Difference between revisions of "2021 AMC 12A Problems/Problem 17"

Revision as of 19:54, 10 April 2021

The following problem is from both the 2021 AMC 10A #17 and 2021 AMC 12A #17, so both problems redirect to this page.

Problem

Trapezoid $ABCD$ has $\overline{AB}\parallel\overline{CD},BC=CD=43$ , and $\overline{AD}\perp\overline{BD}$ . Let $O$ be the intersection of the diagonals $\overline{AC}$ and $\overline{BD}$ , and let $P$ be the midpoint of $\overline{BD}$ . Given that $OP=11$ , the length of $AD$ can be written in the form $m\sqrt{n}$ , where $m$ and $n$ are positive integers and $n$ is not divisible by the square of any prime. What is $m+n$ ?

$\textbf{(A) }65 \qquad \textbf{(B) }132 \qquad \textbf{(C) }157 \qquad \textbf{(D) }194\qquad \textbf{(E) }215$

Diagram

File:2021 AMC 12A Problem 17 (Revised).png

~MRENTHUSIASM (by Geometry Expressions)

Solution 1

Angle chasing reveals that $\triangle BPC\sim\triangle BDA$ , therefore $2=\frac{BD}{BP}=\frac{AB}{BC}=\frac{AB}{43}$ $AB=86$ Additional angle chasing shows that $\triangle ABO \sim\triangle CDO$ , therefore $2=\frac{AB}{CD}=\frac{BP}{PD}=\frac{\frac{BD}{2}+11}{\frac{BD}{2}-11}$ $BD=66$ Since $\triangle ADB$ is right, the Pythagorean theorem implies that $AD=\sqrt{86^2-66^2}$ $AD=4\sqrt{190}$ $4\sqrt{190}\implies 4 + 190 = \boxed{\textbf{D) } 194}$

~mn28407

Solution 2 (Similar Triangles, Areas, Pythagorean Theorem)

Dataset excerpt
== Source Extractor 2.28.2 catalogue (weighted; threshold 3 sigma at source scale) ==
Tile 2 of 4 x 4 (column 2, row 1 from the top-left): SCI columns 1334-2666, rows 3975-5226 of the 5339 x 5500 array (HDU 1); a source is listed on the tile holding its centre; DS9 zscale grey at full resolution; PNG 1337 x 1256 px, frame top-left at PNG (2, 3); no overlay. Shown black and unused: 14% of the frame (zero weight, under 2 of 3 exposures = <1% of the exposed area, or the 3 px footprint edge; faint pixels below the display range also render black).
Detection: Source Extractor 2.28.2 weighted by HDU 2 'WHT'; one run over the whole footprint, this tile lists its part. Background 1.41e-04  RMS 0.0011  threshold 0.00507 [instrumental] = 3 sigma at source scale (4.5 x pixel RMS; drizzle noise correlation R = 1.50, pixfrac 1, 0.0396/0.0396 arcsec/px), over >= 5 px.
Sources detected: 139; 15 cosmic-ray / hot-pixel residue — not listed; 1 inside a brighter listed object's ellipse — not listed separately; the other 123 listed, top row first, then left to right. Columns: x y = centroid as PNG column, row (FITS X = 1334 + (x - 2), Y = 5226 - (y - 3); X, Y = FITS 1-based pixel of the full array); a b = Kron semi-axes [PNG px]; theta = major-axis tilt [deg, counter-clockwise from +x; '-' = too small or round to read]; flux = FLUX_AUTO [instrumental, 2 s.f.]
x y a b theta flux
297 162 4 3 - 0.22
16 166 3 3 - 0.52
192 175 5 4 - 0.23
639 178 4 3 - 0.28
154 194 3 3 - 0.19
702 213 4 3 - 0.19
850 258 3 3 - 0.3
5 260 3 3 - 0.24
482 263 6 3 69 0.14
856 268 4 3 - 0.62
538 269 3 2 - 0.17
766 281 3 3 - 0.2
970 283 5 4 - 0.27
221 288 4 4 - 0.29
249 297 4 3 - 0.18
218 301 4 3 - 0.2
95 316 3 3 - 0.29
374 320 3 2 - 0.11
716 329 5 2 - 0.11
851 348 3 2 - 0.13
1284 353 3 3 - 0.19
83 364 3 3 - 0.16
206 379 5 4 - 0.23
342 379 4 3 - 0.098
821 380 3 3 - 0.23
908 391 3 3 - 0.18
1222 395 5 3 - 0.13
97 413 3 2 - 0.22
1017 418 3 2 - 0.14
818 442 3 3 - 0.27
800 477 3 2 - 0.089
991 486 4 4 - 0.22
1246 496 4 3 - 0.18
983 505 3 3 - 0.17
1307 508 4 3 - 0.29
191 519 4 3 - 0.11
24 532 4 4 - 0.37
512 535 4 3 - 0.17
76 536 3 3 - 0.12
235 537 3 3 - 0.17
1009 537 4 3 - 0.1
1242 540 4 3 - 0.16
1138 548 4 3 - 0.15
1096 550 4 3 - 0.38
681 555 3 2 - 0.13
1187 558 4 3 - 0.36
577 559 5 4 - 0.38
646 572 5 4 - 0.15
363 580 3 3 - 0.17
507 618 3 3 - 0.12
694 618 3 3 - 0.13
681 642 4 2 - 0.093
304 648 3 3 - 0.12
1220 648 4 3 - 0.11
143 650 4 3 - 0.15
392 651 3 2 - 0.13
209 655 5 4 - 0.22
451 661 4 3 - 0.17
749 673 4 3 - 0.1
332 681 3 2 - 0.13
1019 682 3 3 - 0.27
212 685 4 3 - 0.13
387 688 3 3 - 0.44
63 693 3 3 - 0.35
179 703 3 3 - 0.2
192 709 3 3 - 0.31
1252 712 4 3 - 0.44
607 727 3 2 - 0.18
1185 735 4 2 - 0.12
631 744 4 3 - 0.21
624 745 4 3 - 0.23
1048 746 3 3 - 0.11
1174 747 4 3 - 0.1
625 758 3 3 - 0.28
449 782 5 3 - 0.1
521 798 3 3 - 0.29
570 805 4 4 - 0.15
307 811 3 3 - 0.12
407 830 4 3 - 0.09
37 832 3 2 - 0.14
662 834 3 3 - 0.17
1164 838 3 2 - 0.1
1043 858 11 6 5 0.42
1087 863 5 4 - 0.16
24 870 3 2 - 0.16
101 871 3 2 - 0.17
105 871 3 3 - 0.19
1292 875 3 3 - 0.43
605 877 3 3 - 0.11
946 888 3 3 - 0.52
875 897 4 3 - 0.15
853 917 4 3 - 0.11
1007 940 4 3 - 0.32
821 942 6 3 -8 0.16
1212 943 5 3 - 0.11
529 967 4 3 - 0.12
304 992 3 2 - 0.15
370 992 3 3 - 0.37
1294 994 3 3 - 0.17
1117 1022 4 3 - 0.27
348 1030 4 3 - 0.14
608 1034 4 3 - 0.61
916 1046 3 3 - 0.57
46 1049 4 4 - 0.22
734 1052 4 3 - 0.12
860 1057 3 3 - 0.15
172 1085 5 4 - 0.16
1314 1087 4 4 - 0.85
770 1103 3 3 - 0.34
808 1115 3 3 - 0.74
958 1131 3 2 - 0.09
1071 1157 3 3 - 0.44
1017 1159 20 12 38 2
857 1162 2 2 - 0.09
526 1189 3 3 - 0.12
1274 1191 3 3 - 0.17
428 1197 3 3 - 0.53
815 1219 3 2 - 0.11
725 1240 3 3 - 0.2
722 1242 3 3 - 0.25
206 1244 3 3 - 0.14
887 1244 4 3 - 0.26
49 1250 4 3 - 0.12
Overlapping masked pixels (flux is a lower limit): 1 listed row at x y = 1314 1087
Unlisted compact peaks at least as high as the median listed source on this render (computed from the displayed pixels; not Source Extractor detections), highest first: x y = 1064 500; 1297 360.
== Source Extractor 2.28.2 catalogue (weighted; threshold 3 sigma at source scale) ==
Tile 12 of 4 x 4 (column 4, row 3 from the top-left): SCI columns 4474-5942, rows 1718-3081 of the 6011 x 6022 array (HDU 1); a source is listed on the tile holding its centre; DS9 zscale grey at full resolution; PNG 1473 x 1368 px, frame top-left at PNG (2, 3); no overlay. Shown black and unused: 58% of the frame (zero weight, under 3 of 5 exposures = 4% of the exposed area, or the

# Exercise description:
Retype the stretch of the trapezoid problem page from "The following problem" through "What is $m+n$ ?".

# Written answer:
The following problem is from both the 2021 AMC 10A #17 and 2021 AMC 12A #17, so both problems redirect to this page.

Problem

Trapezoid $ABCD$ has $\overline{AB}\parallel\overline{CD},BC=CD=43$ , and $\overline{AD}\perp\overline{BD}$ . Let $O$ be the intersection of the diagonals $\overline{AC}$ and $\overline{BD}$ , and let $P$ be the midpoint of $\overline{BD}$ . Given that $OP=11$ , the length of $AD$ can be written in the form $m\sqrt{n}$ , where $m$ and $n$ are positive integers and $n$ is not divisible by the square of any prime. What is $m+n$ ?